Look through the data for the string "Normal". Copy every line where it is found.

### PROVIDED RECORDS ###

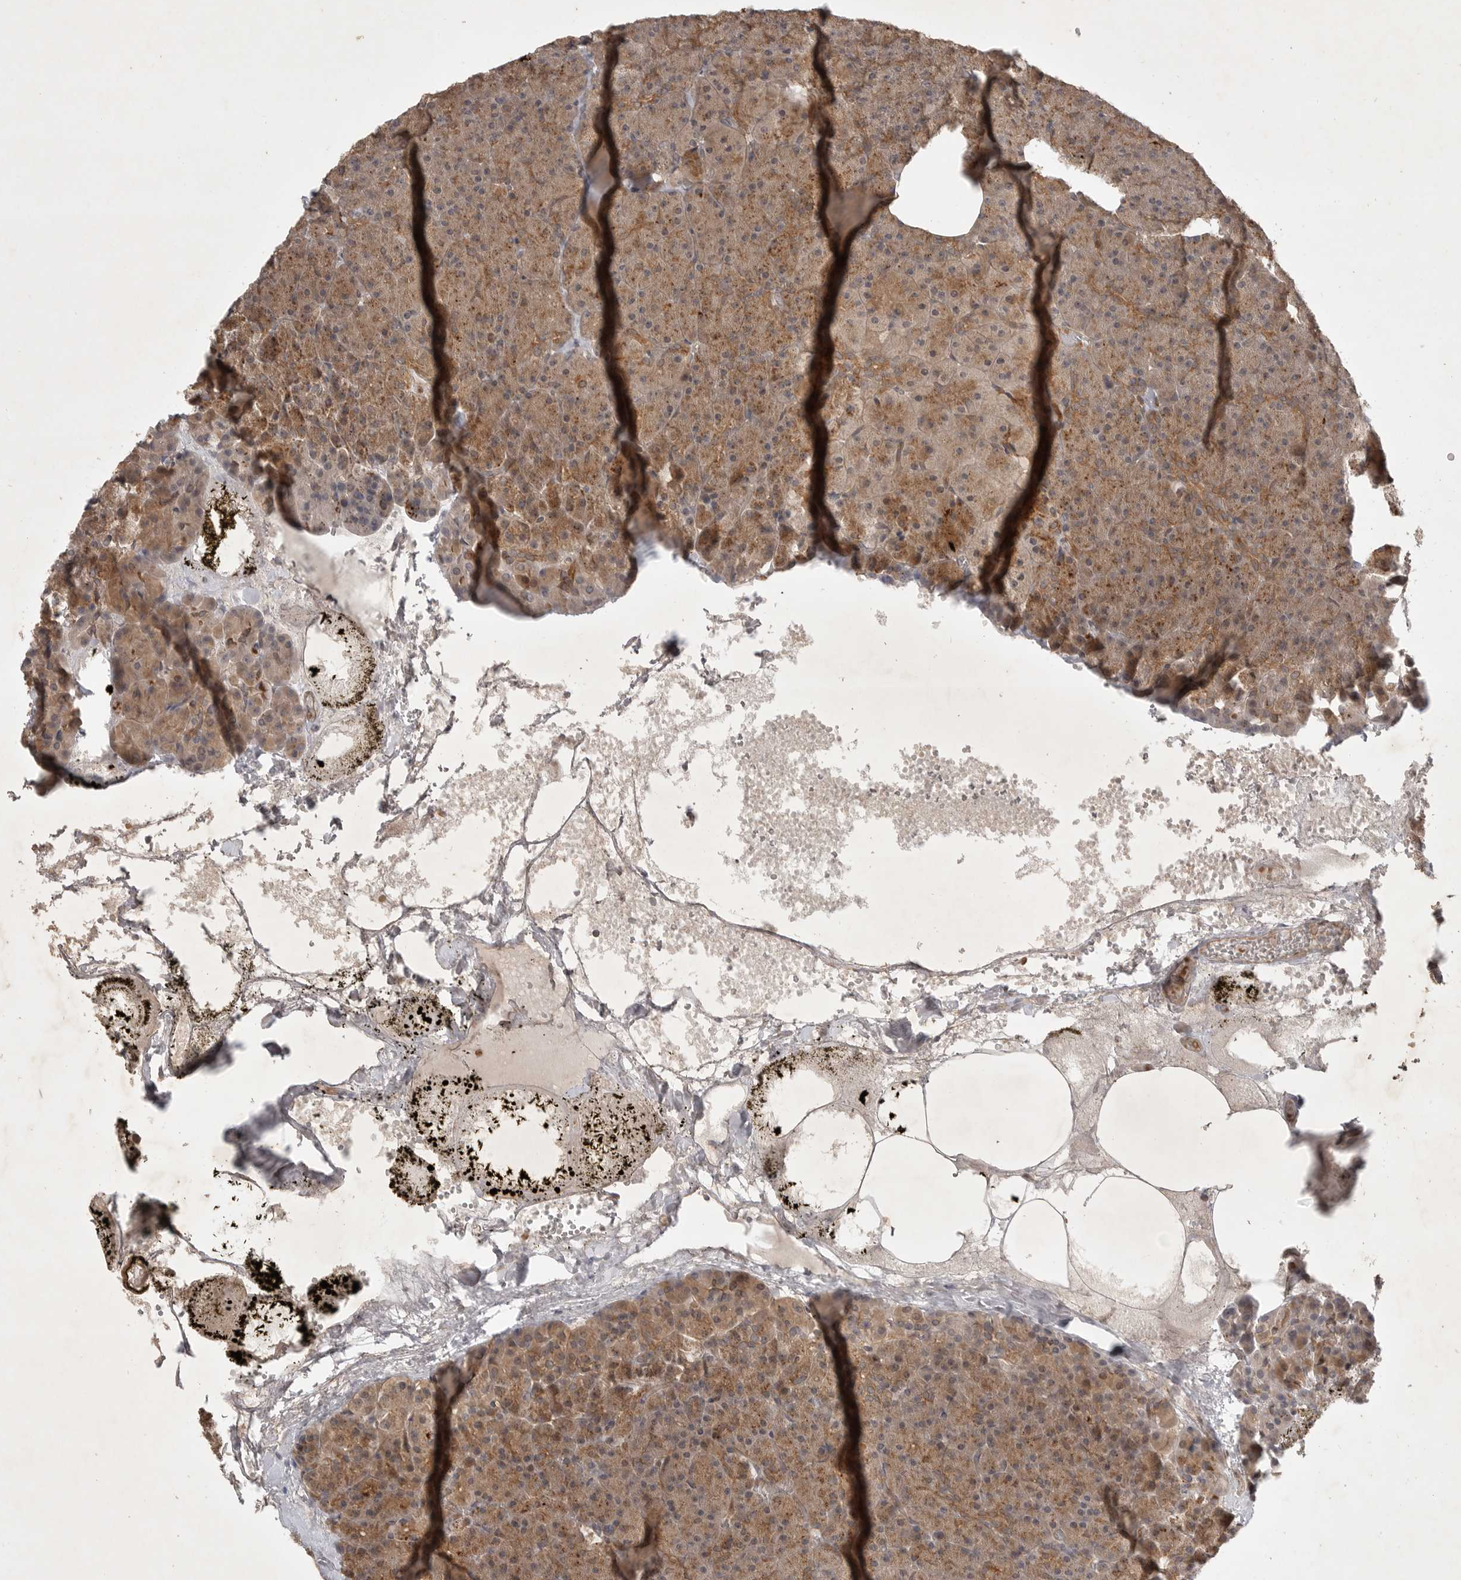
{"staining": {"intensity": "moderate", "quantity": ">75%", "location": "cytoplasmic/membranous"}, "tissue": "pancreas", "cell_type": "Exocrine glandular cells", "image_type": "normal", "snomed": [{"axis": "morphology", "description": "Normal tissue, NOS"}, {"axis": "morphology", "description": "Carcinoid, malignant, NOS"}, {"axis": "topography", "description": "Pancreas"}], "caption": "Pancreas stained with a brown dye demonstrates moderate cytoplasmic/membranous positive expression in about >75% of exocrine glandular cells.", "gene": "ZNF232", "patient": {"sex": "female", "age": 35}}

###
### PROVIDED RECORDS ###

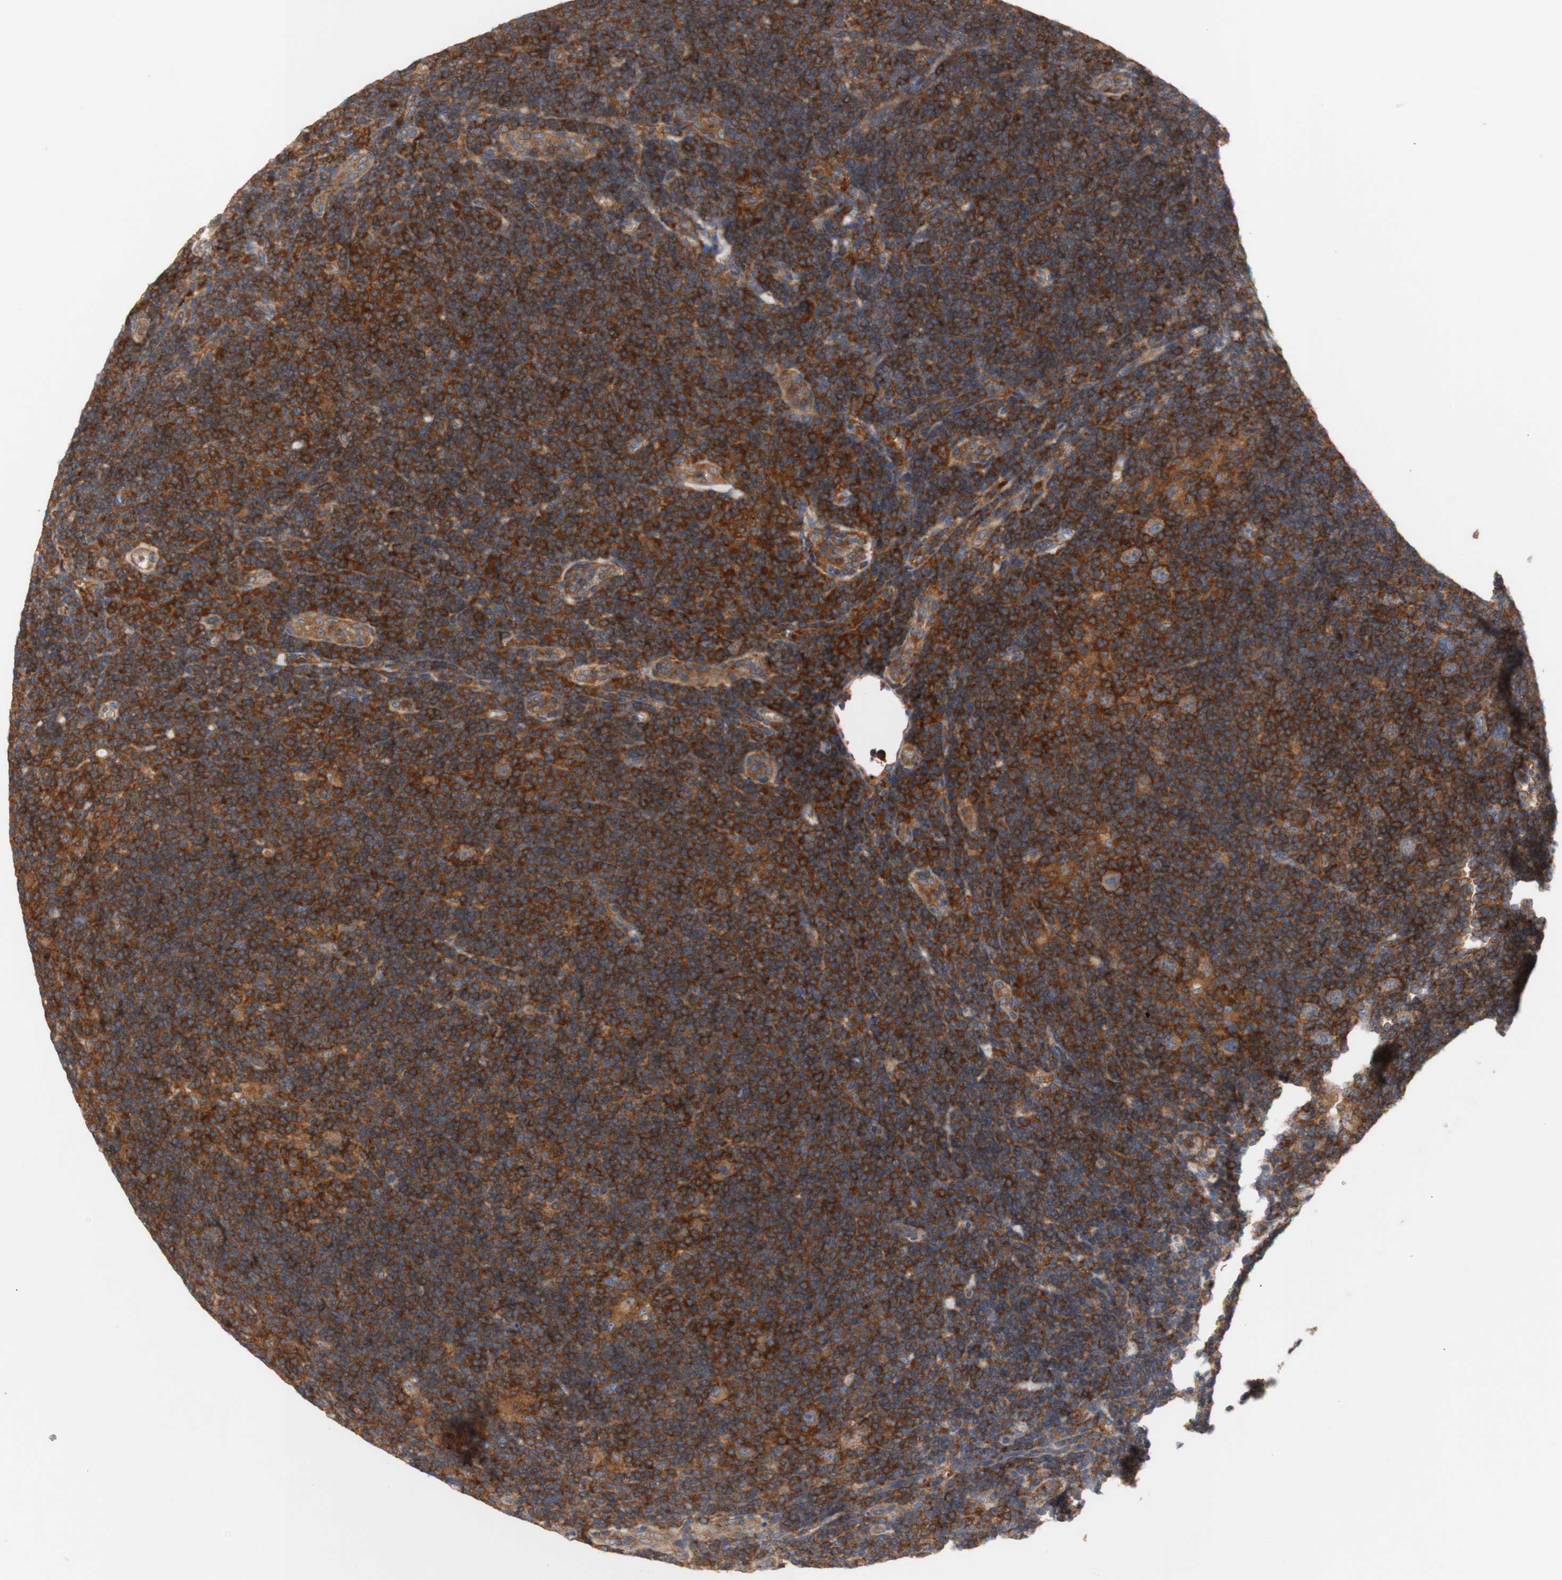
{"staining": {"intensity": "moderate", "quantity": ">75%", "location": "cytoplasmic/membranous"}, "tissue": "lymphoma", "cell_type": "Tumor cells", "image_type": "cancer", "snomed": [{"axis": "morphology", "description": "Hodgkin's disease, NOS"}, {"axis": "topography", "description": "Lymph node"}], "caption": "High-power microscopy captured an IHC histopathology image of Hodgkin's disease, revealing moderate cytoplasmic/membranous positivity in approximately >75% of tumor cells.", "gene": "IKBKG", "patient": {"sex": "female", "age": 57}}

###
### PROVIDED RECORDS ###

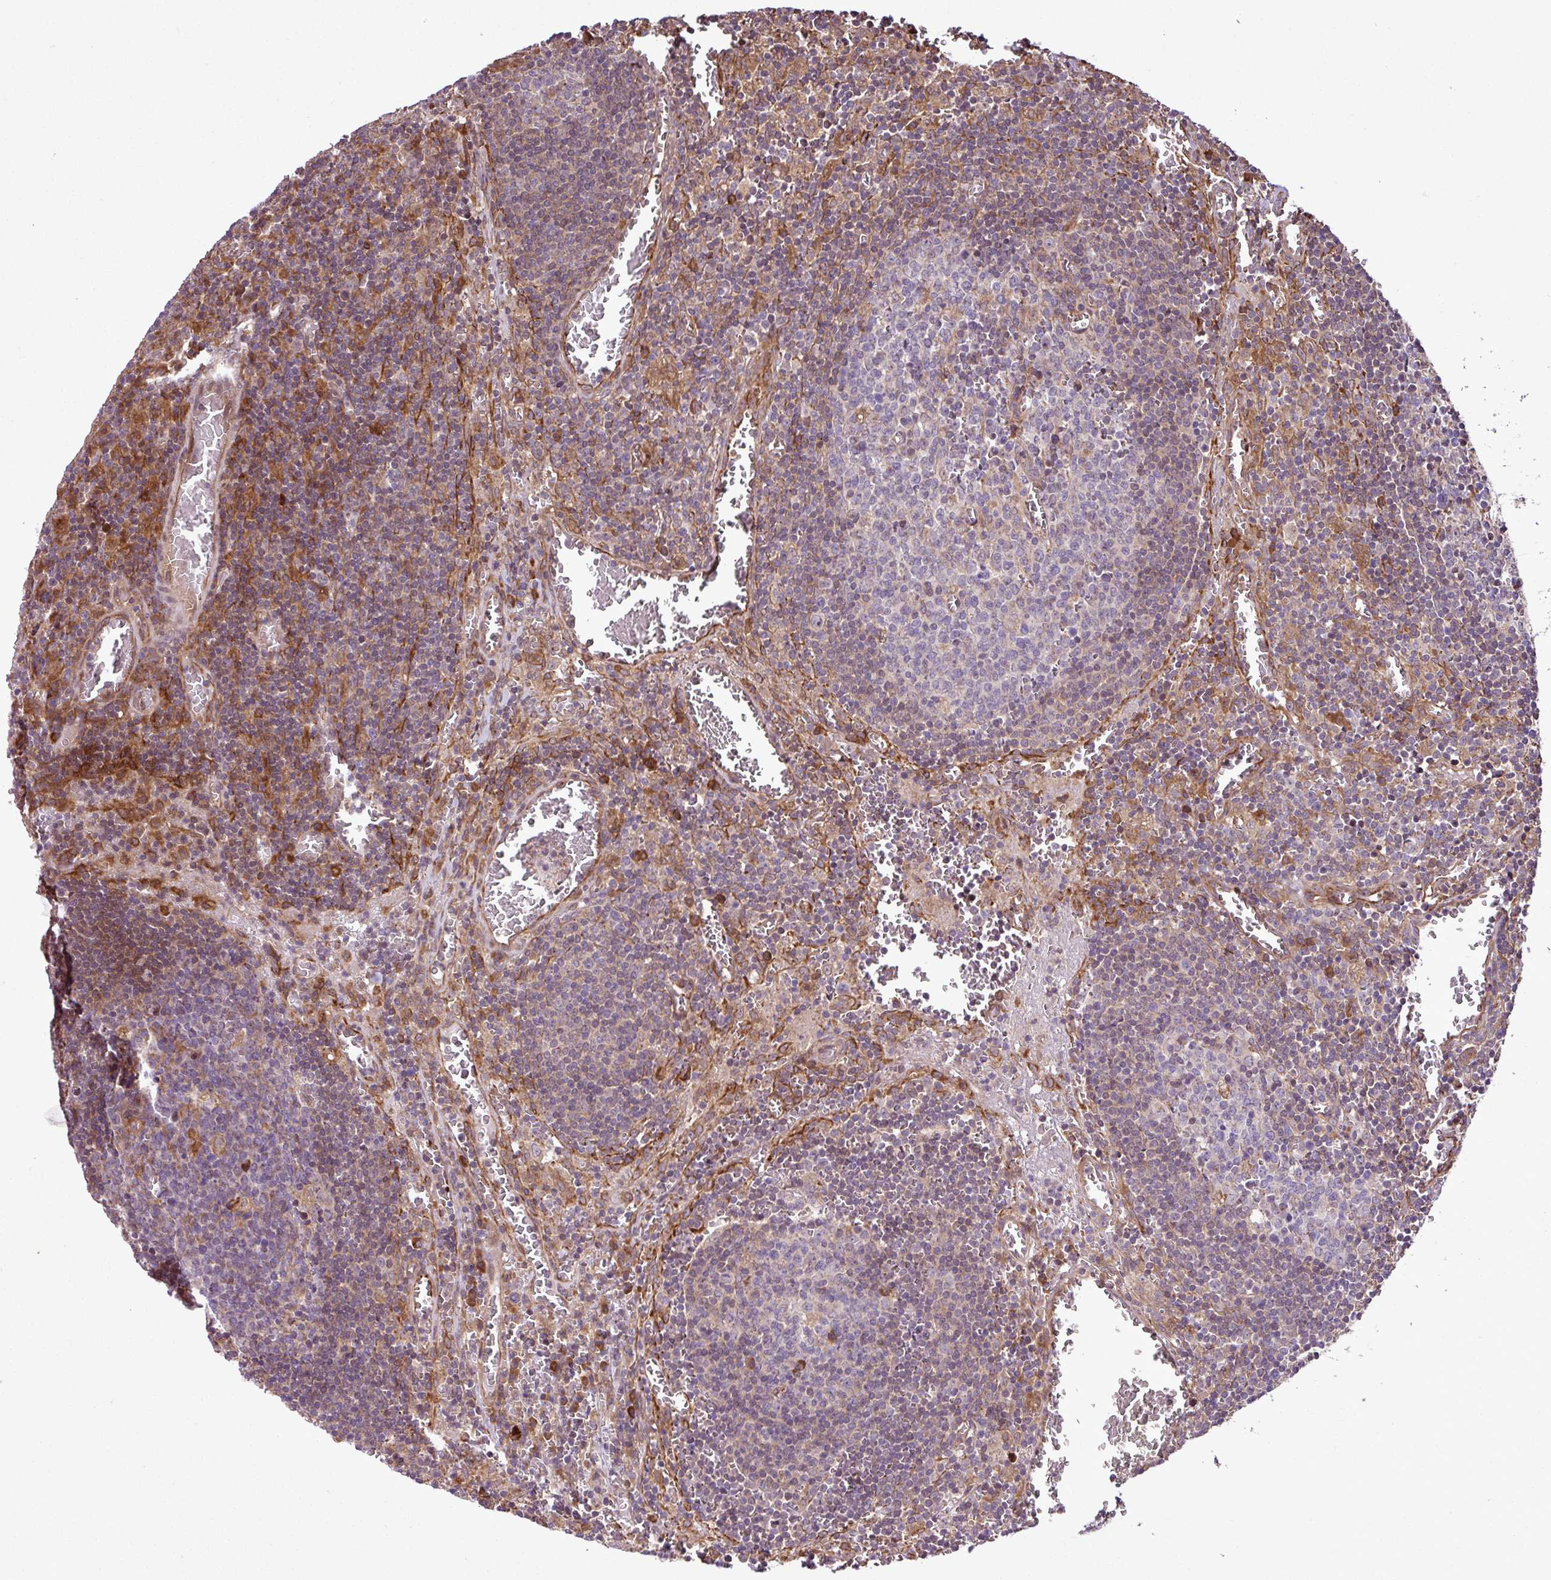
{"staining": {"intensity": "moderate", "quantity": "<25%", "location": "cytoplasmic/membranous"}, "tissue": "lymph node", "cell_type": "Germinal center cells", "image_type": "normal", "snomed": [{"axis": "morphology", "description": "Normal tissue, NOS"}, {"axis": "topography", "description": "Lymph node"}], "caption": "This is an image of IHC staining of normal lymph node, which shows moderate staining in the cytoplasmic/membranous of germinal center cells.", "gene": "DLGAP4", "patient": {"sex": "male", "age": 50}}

###

# YOUR SOLUTION
{"staining": {"intensity": "moderate", "quantity": ">75%", "location": "cytoplasmic/membranous"}, "tissue": "pancreas", "cell_type": "Exocrine glandular cells", "image_type": "normal", "snomed": [{"axis": "morphology", "description": "Normal tissue, NOS"}, {"axis": "morphology", "description": "Carcinoid, malignant, NOS"}, {"axis": "topography", "description": "Pancreas"}], "caption": "Pancreas stained with a brown dye demonstrates moderate cytoplasmic/membranous positive expression in about >75% of exocrine glandular cells.", "gene": "ZNF232", "patient": {"sex": "female", "age": 35}}
{"staining": {"intensity": "moderate", "quantity": "<25%", "location": "cytoplasmic/membranous"}, "tissue": "lymph node", "cell_type": "Germinal center cells", "image_type": "normal", "snomed": [{"axis": "morphology", "description": "Normal tissue, NOS"}, {"axis": "topography", "description": "Lymph node"}], "caption": "This is an image of IHC staining of normal lymph node, which shows moderate staining in the cytoplasmic/membranous of germinal center cells.", "gene": "DLGAP4", "patient": {"sex": "male", "age": 50}}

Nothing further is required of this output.